Auszug aus der Verfahrensordnung des Schlichtungsausschusses:

„§ 6      Antrag

1.         Der Ausschuss wird nur auf Antrag des/der Auszubildenden oder des/der Ausbildenden bzw. deren Bevollmächtigten § 8) tätig. Ist ein Beteiligter minderjährig, so kann der Antrag nur von den gesetzlichen Vertretern gestellt werden.

2.         Der Antrag ist bei der Geschäftsstelle der Kammer schrift­lich einzureichen oder mündlich zu Protokoll zu geben.

3.         Der Antrag soll enthalten:

3.1          Die Bezeichnung der Beteiligten (Antragsteller und Antragsgegner),

             3.2          ein bestimmtes Antragsbegehren,

             3.3          eine Begründung des Antragsbegehrens,

             3.4          notwendige Beweismittel, z.B. Ausbildungsverträge, Tarifverträge oder sonstige schriftliche Vereinbarungen.“

 

 

Tarifvertrag

Tarifverträge werden zwischen dem VmF e.V. (siehe: Verband medizinischer Fachberufe e.V.)  und dem bpt e.V. abgeschlossen.
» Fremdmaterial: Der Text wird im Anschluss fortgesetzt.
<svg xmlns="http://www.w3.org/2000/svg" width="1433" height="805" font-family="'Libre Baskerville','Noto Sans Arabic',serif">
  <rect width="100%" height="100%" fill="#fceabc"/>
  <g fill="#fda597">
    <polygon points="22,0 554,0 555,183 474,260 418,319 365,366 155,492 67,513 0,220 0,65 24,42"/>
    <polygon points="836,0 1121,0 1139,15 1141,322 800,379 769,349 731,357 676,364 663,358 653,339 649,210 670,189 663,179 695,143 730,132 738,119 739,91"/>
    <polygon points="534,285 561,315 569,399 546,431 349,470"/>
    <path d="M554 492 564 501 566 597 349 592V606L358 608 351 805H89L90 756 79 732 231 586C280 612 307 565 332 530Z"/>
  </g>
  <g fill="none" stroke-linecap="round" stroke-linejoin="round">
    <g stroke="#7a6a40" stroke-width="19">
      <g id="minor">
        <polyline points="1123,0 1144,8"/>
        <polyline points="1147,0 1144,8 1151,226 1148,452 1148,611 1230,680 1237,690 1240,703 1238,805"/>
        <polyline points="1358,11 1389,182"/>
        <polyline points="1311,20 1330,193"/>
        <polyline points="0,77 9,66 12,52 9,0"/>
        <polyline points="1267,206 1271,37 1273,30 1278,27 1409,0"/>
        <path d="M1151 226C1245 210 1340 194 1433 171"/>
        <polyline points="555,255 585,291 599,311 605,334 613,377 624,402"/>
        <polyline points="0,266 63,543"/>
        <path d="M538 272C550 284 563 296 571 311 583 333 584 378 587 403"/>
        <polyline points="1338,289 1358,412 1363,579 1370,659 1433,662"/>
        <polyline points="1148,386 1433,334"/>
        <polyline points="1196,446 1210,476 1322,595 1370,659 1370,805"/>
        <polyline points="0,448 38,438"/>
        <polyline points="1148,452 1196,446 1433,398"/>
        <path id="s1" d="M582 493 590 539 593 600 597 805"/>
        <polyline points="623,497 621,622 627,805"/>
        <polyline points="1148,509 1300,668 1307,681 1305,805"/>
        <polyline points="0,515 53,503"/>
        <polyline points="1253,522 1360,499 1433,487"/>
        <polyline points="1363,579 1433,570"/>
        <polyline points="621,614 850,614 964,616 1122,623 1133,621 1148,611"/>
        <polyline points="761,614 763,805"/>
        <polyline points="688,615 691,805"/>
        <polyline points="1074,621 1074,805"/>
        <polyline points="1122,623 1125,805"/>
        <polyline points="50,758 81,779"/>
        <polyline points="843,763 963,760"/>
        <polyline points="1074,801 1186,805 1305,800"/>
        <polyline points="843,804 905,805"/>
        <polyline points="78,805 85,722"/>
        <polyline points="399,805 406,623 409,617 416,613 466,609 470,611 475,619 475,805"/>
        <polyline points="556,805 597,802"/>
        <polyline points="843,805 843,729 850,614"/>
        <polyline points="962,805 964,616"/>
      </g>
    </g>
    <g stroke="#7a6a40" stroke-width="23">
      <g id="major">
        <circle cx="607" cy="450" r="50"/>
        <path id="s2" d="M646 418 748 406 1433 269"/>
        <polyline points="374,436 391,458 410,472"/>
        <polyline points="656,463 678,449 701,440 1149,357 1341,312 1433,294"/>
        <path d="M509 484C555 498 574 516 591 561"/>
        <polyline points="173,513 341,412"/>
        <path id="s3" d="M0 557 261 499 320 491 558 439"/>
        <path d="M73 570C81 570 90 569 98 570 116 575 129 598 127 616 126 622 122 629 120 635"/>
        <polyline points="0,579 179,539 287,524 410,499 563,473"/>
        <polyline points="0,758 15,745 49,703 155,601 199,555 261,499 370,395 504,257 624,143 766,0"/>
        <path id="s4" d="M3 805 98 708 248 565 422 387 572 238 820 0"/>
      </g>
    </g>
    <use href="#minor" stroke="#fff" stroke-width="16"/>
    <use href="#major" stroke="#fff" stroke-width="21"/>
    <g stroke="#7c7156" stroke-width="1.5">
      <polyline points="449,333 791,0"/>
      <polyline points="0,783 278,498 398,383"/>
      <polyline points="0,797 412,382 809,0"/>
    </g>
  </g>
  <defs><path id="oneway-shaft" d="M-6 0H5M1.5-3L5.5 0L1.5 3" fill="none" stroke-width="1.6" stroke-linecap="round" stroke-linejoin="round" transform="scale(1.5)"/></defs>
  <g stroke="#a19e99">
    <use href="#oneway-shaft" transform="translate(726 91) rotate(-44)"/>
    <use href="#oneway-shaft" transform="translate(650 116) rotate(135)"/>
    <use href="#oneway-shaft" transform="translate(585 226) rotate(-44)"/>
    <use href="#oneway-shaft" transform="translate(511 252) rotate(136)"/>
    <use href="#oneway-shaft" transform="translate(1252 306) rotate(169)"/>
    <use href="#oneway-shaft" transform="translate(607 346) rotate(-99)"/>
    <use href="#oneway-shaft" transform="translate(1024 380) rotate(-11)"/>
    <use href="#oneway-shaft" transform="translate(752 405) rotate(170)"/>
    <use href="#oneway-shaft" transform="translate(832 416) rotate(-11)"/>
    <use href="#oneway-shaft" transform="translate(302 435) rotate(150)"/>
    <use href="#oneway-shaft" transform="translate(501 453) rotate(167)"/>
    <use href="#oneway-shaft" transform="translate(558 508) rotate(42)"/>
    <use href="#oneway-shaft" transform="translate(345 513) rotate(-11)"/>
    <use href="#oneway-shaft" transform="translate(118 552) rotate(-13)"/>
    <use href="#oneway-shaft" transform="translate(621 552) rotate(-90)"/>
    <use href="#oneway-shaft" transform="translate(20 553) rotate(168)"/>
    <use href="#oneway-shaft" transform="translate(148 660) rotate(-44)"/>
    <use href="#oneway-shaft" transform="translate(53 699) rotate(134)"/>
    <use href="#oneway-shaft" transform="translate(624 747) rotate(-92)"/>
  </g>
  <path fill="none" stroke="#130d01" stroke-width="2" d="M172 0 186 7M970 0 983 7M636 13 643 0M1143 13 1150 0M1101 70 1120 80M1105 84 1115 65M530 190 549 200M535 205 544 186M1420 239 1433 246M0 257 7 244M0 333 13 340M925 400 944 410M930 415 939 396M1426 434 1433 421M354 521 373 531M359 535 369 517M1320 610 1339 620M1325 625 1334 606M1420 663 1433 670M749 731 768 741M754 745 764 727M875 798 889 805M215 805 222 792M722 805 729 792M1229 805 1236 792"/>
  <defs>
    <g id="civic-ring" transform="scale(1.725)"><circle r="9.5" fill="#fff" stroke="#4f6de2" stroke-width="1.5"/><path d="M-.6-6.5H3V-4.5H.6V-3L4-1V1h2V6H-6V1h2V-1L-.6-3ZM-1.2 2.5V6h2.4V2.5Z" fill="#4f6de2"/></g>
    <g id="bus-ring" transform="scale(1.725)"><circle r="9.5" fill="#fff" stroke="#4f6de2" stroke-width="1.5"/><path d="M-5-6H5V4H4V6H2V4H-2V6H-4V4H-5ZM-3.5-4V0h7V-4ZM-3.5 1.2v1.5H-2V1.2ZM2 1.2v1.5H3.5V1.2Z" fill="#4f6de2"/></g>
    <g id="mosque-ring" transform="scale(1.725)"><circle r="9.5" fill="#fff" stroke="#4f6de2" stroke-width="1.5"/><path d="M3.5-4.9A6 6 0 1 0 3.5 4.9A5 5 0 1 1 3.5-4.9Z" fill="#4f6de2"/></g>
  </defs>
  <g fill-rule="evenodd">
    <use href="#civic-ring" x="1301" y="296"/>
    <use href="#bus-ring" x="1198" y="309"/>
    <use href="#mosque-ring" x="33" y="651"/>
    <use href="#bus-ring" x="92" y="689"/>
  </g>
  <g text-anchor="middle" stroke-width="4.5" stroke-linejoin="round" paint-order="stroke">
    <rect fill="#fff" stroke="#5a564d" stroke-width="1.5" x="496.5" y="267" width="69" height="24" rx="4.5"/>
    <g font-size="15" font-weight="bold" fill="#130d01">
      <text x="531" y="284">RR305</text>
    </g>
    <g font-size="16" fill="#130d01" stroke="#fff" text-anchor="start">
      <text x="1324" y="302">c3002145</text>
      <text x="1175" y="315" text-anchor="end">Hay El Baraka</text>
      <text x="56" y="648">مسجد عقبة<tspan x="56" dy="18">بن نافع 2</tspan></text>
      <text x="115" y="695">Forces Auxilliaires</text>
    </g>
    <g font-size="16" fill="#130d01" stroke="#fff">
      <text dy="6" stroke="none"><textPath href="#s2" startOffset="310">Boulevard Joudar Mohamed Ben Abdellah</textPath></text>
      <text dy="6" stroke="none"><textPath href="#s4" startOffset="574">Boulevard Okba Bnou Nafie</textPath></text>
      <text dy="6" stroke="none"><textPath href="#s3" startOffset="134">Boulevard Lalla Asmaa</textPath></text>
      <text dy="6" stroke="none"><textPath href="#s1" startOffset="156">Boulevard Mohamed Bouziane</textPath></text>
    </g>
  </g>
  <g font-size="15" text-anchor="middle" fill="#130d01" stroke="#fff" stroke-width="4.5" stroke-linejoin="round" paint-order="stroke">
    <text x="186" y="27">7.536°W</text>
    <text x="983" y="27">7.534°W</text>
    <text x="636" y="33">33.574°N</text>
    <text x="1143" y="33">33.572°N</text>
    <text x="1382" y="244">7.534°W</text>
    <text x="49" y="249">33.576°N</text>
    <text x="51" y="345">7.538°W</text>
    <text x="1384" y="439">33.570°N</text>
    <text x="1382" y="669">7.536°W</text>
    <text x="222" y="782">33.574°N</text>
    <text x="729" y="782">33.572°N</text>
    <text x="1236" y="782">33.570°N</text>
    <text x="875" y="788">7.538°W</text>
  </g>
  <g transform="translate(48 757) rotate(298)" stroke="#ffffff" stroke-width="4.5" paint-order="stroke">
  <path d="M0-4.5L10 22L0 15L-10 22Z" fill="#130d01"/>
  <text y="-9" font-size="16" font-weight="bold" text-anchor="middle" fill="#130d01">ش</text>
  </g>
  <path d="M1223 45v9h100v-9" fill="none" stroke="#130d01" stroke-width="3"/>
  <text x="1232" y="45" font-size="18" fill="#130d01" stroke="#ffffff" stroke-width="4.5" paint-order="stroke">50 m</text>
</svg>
Die Tarifverträge finden nur dann automatisch Anwendung auf Ausbildungs- und Arbeitsverhältnisse, wenn die Fachangestellte Mitglied im VmF ist und der Arbeitgeber im bpt.

Ansonsten muss die Anwendung der Tarifverträge ausdrücklich im Ausbildungs- und Arbeitsvertrag vereinbart werden.

Beim Ausbildungsvertrag finden die Tarifverträge gem. § 10 Nr. 1 (Rückseite des Ausbildungsvertrags) Anwendung, soweit im Ausbildungsvertrag keine Regelungen getroffen wurden:

d.h.,

wenn unter D, E oder F keine Eintragungen erfolgt sind, gelten die Regelungen des Tarifvertrags: Beispiel: wird während der Ausbildungszeit ein neuer Tarifvertrag geschlossen, der eine höhere Ausbildungsvergütung enthält è hat die/ der Auszubildende Anspruch auf die höhere Ausbildungsvergütung ab Geltung des neuen Tarifvertrags

d.h.,

wenn unter D der Betrag der monatl. Ausbildungsvergütung angegeben ist, liegt eine Regelung vor für die gesamte Dauer des Ausbildungsverhältnisses. Diese ändert sich nicht durch eine Tarifvertragsänderung.